According to the World Health Organisation, each year air-pollution causes 7 million premature deaths – of which 600,000 are children, and Mr, Kragha says the challenges are clear: “Not only do we need cleaner fuels but also cleaner vehicles to achieve the cleaner air that will prevent the premature deaths other developing economies around the world have experienced.

“To achieve this, we need to urgently attract the requisite financing needed to upgrade our refineries and complementary pipelines, depots and terminals, with rigorous analysis of the socio-economic and supply security benefits of each of these investments, which may often compete with each other.
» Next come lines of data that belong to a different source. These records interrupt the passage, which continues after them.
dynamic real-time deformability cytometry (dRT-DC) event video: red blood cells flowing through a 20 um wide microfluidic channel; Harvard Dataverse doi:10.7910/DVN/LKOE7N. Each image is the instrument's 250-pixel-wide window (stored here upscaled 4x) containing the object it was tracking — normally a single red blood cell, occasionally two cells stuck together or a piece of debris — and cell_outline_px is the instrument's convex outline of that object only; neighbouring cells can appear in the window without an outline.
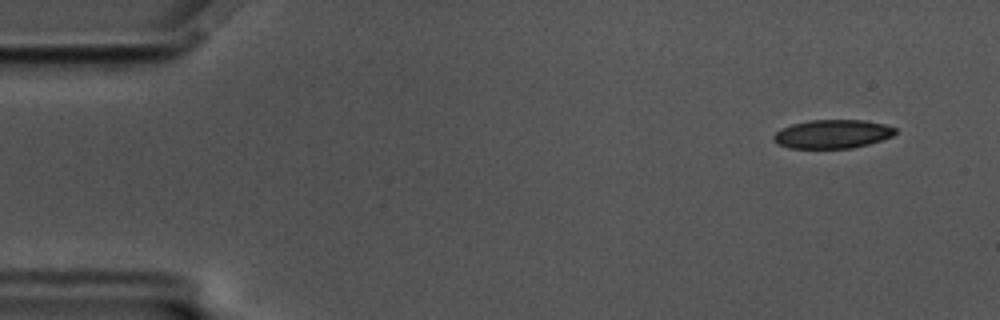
{"species": "common noctule bat (a hibernating species)", "species_latin": "Nyctalus noctula", "temperature_condition": "cold", "stored_images_in_passage": 58, "camera_frame_rate_fps": 3000, "um_per_image_px": 0.085, "animal": {"sex": "male", "body_mass_g": 17.5, "forearm_length_mm": 52.3}, "frame": {"image": 1, "passage_image": 4, "time_ms": 1.0, "image_size_px": [1000, 320], "cell_outline_px": [[896, 132], [892, 136], [868, 144], [852, 148], [788, 148], [772, 140], [772, 136], [780, 128], [792, 124], [808, 120], [864, 120], [884, 124], [896, 128]], "centroid_in_image_um": [70.73, 11.39], "position_along_channel_um": 14.3, "area_um2": 20.35}}
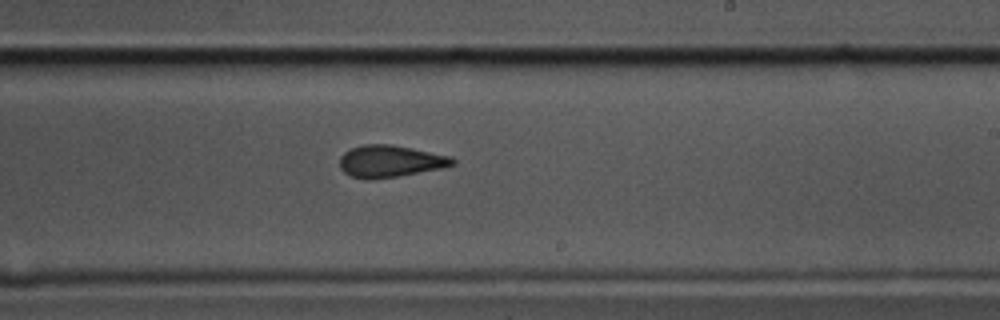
{"frame": {"image": 2, "passage_image": 34, "time_ms": 11.0, "image_size_px": [1000, 320], "cell_outline_px": [[456, 164], [444, 168], [372, 180], [368, 180], [352, 176], [344, 172], [340, 168], [340, 156], [344, 152], [352, 148], [364, 144], [392, 144], [452, 156], [456, 160]], "centroid_in_image_um": [33.19, 13.7], "position_along_channel_um": 255.8, "area_um2": 21.15}}
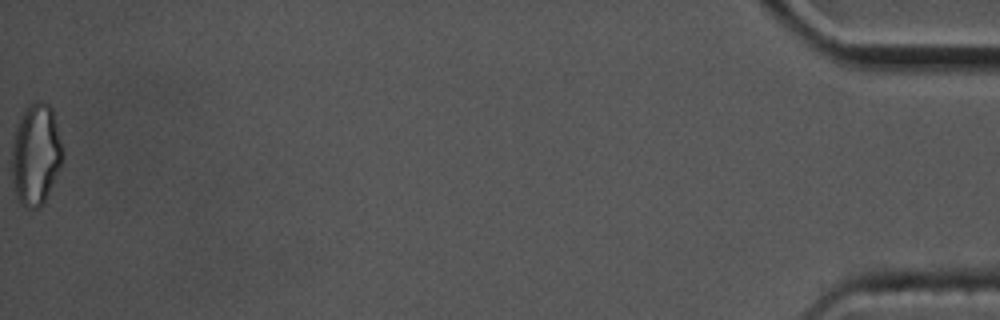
{"frame": {"image": 3, "passage_image": 58, "time_ms": 19.0, "image_size_px": [1000, 320], "cell_outline_px": [[64, 156], [44, 204], [36, 208], [28, 208], [20, 204], [16, 196], [12, 180], [12, 140], [16, 124], [24, 108], [36, 100], [40, 100], [48, 104], [52, 108], [64, 148]], "centroid_in_image_um": [3.04, 13.1], "position_along_channel_um": 432.2, "area_um2": 30.58}, "authors_computed_cell_mechanics": {"area_um2": 21.5594, "velocity_mm_per_s": 3.4664, "shape_relaxation_time_tau1_ms": null, "shape_relaxation_time_tau2_ms": 3.1321, "deformation_change_tau1": null, "deformation_change_tau2": 0.1016}}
“With reference to the contention by environmental lobbyists that Africa must leapfrog technology improvements to embrace alternative, less carbon-intensive solutions rather than invest in hydrocarbon fuels, the ARA argues that such an approach fails to understand the complexities of African fuel and energy supply chains, and could actually make the problem worse by delaying necessary investments to supply cleaner fuels across the continent.”

To lend credence to the urgent need for transitioning to cleaner energy, ARA has prioritised a two-step path to the future: first, clean fuels; second, climate-change mitigation policies.

Mr. Kragha applauded the policies of his predecessor, Joël Dervain, in laying out the policies needed by the downstream – supply, refining, storage, distribution and marketing – sector of the oil industry.

Ultimately, he said, an economic, efficient, safe, secure and sustainable supply chain for clean fuels is essential to address public health concerns, avoid energy poverty and drive industrial expansion and trade across Africa.

“The key is to define ‘sustainable’, he says.  “Only then can we secure the financing for projects required to upgrade our refineries and infrastructure and deliver efficient supply chains for clean fuels to let Africa catch up with the rest of the world on the climate-change agenda.”

ARA was formed in 2006 in order to provide a pan-African voice for the African oil supply, refining and distribution industry. The ARA represents not only refiners but also many product importers, storage companies, marketers and government regulators.